Dalam optik etika, sejauh rangkap jabatan itu menciptakan kenyamanan bagi subjeknya tentu bukan sesuatu yang perlu dipersoalkan. Pandangan _hedonistik_ itu tentu berlawanan dengan kaca mata kaum _utilaristik,_ bahwa kesenangan individu tidaklah etis jika bukan bersentuhan dengan kebahagiaan kolektif. Apalagi jabatan yang diemban berkaitan dengan hajat hidup orang banyak, yaitu generasi didikan dan simpanan rakyat di bank perdesaan.

Pada setiap kita, diberi Tuhan akal budi yang tumbuh dan berkembang sejak kanak. Apalagi jika di tempa dan di _guide_ lewat institusi domestik (keluarga). Sadar atau tidak kemampuan kita menceraikan sesuatu yang baik & buruk terbentuk dengan sendirinya. Inilah etika yang dikatakan Immanuel Kant dan Al Ghazali sebagai _nalar praktis_ yang bersifat _fitri,_ dan karenanya menjadi kewajiban. Bedanya, Kant berpijak menurut perspektif _antroposentrik_ (akal pikir), sementara Ghazali berangkat dari _teosentrik_ (wahyu-doktrin Islam).

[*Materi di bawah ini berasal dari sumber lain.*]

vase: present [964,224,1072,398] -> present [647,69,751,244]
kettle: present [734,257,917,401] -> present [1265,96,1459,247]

Nalar praktis itu menciptakan semacam kewajiban _(deontologis)_ untuk cenderung melakukan apa saja yang menyenangkan sekaligus menggapai kepentingan orang banyak. Pada ranah praksis, ketiga nilai filsafat tadi seringkali menimbulkan komplikasi etik yang menciptakan polemik pro & kontra. Sejauh sesuatu itu nyaman, berkaitan dengan urusan publik, dan didorong oleh kewajiban etik, dapat ditoleransi pada batasan tertentu.

Perbuatan seorang pencuri sekelas Robin Hood atau Si Pitung dapat berbeda dalam pandangan etik-moral. Bergantung motif apa yang mendorong terciptanya perbuatan melawan etika. Mencuri dalam konteks itu jelas dinilai melanggar etika (sekaligus hukum), namun tanpa menutup mata bisa dipandang _sunnah_ dan bahkan _wajib_ bagi beberapa pemikir agama. 

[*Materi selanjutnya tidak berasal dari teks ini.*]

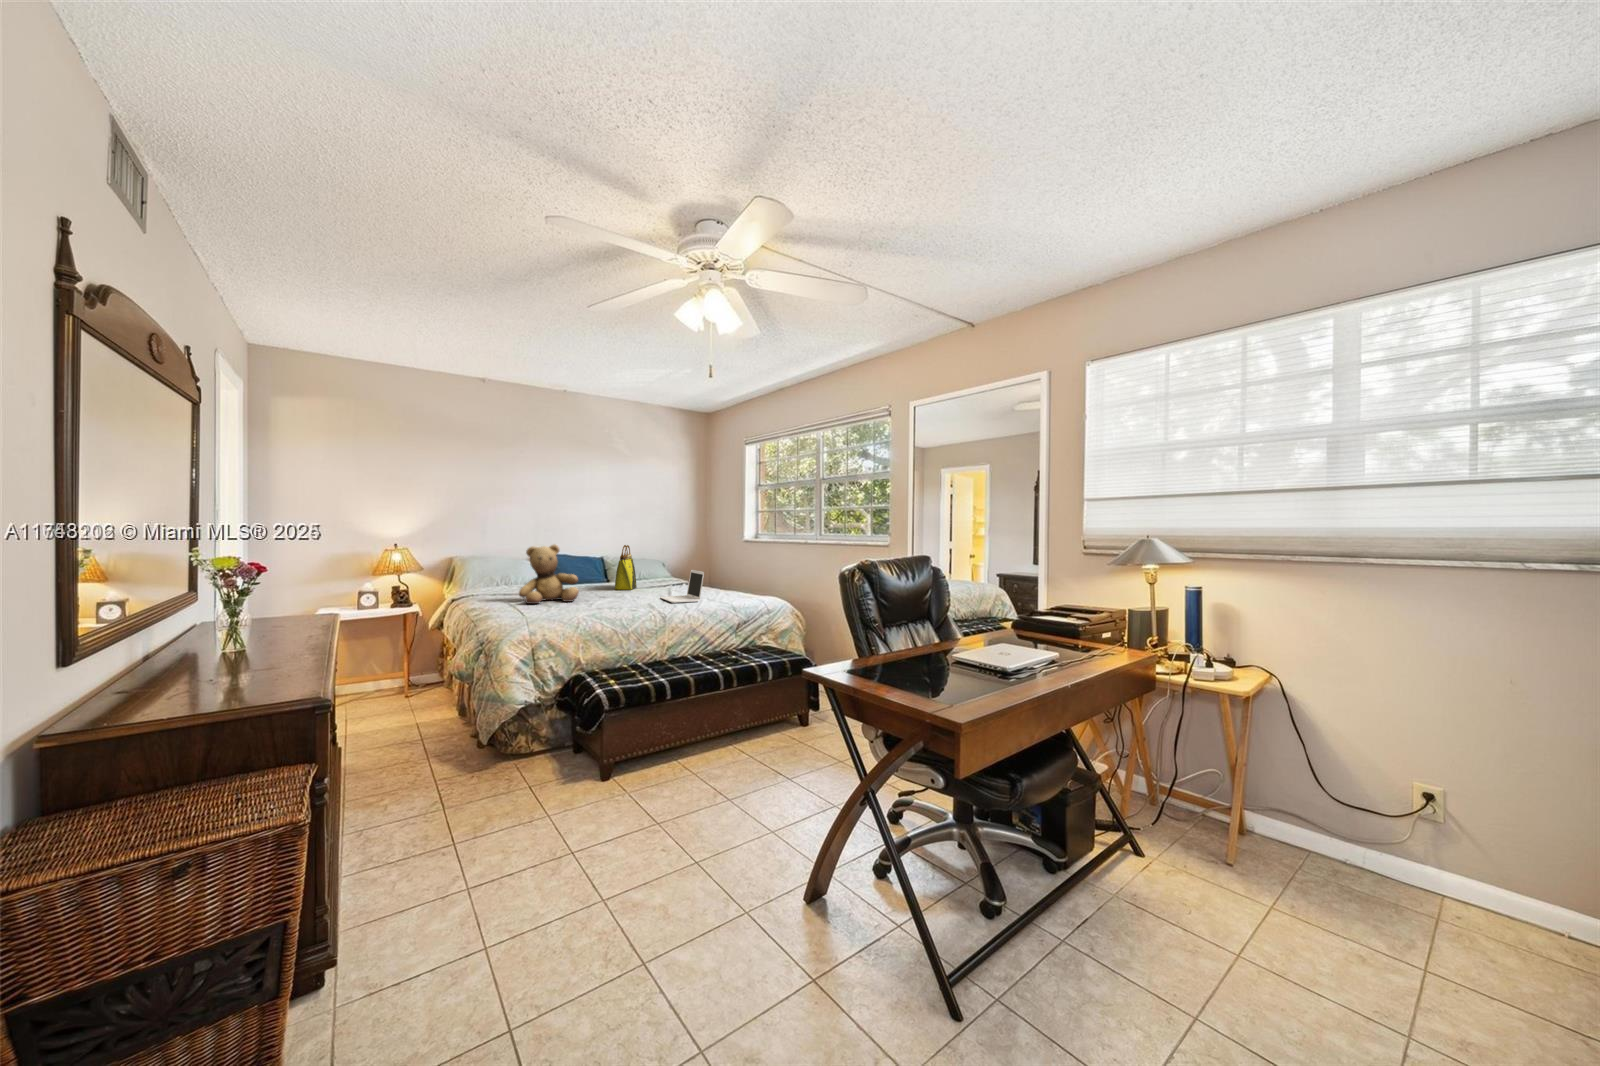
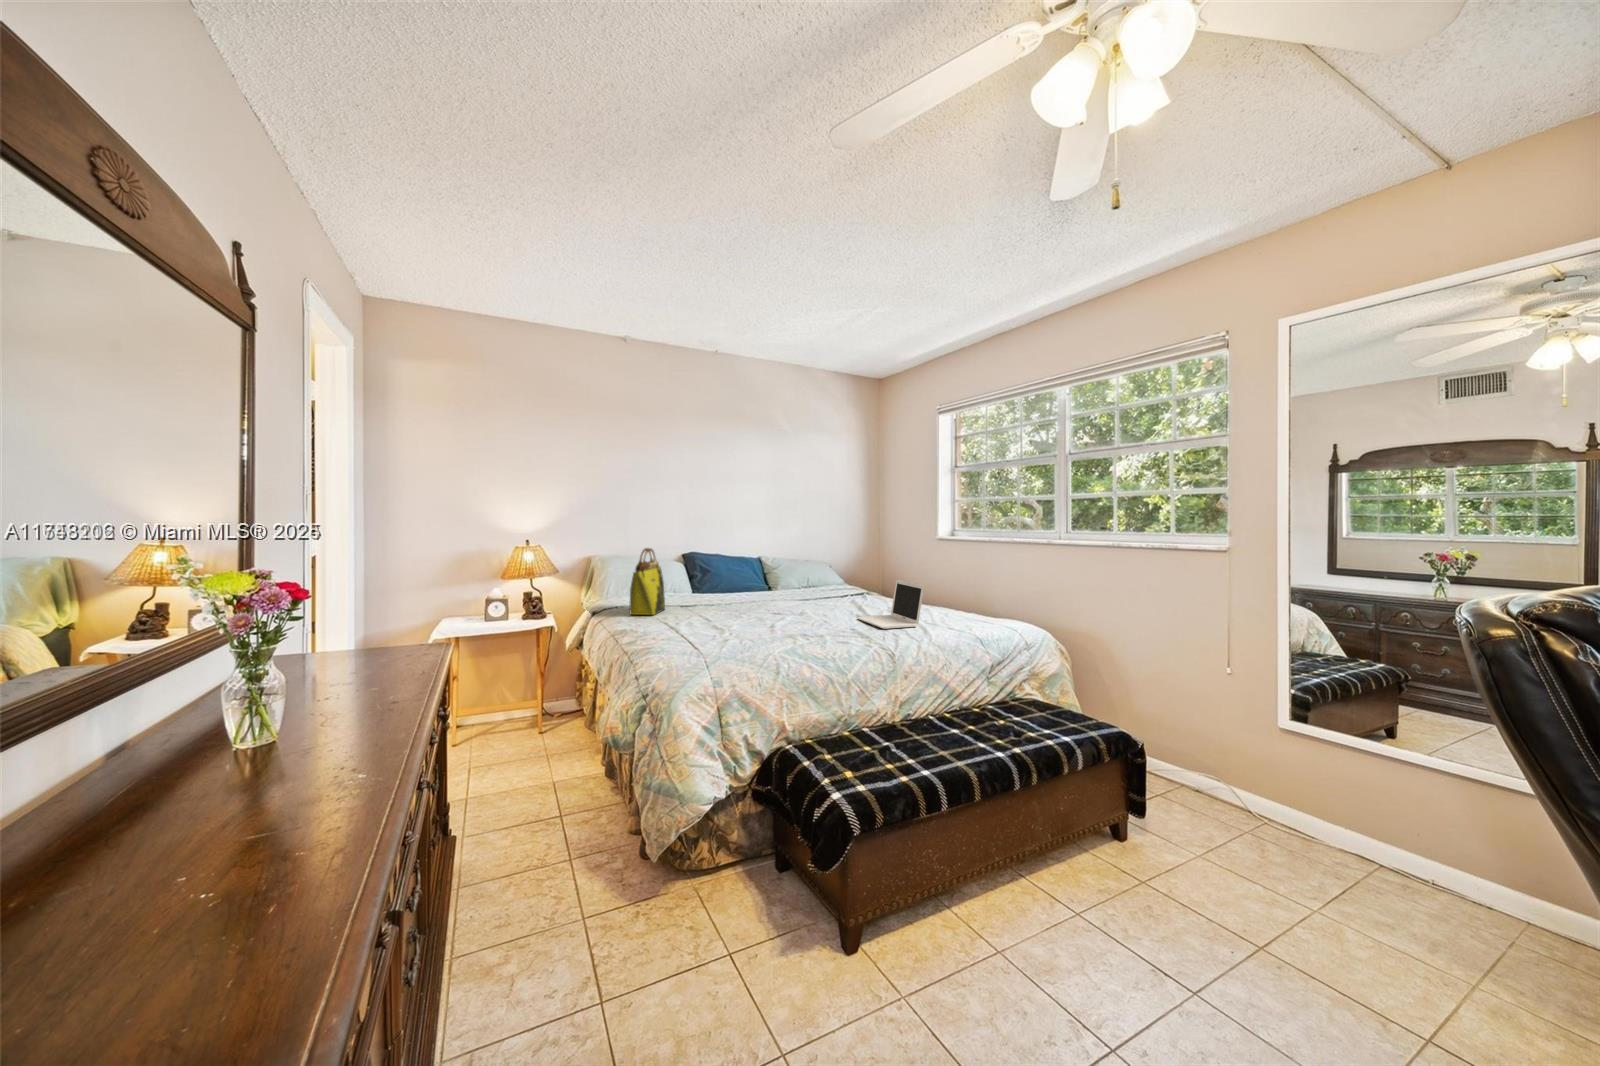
teddy bear: present [519,544,579,604] -> none [677,545,753,627]
tote bag: present [615,545,637,590] -> present [630,548,665,615]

Ibnu Hazm ash Zhahiri dalam bukunya _Al Muhalla_ (Abdullah,2020:13) mengatakan, seorang pencuri yang mengambil harta dari seorang kaya yang haknya tak diberikan, bila tertangkap dan terbunuh termasuk mati syahid. Dalam kasus tertentu seorang anak miskin yang mencuri sepotong roti karena lapar dapat dimaafkan. Sebaliknya menjadi beban etik bagi orang disekelilingnya, termasuk para pemimpin yang alpa atas kewajibannya.

Dalam peristiwa demikianlah urgensi etika sebagai ilmu untuk menemu-kenali nilai baik-buruk yang bersifat relatif, rasional, dan bahkan hanya dapat ditangkap lewat suara hati, kita pelajari (Suseno, 2021). Relativitas berkenaan dengan konteks pelanggaran etik itu disangkakan, agar sedapat mungkin dipelajari dan ditarik membentuk nilai universal. Suara hati setidaknya respon paling jujur atas dialektika antara akal dan nurani tanpa mesti dibawa ke meja hijau. Itulah yang dilakukan bangsa-bangsa yang menjunjung tinggi etika, mundur dari jabatan.

Rasionalitas etika oleh Bertrand Russel pun patut dikritik agar persoalan rangkap jabatan tak terperangkap melulu pada soal perhitungan untung-rugi. Lebih lagi jika eskalasinya diperluas bukan saja pada soal nilai ekonomi pada dua jabatan yang melebihi upah seorang presiden, tetapi nilai politis yang dicurigai mengancam prakarsa masa depan demokrasi. Disinilah urgensi etika jabatan diperlukan.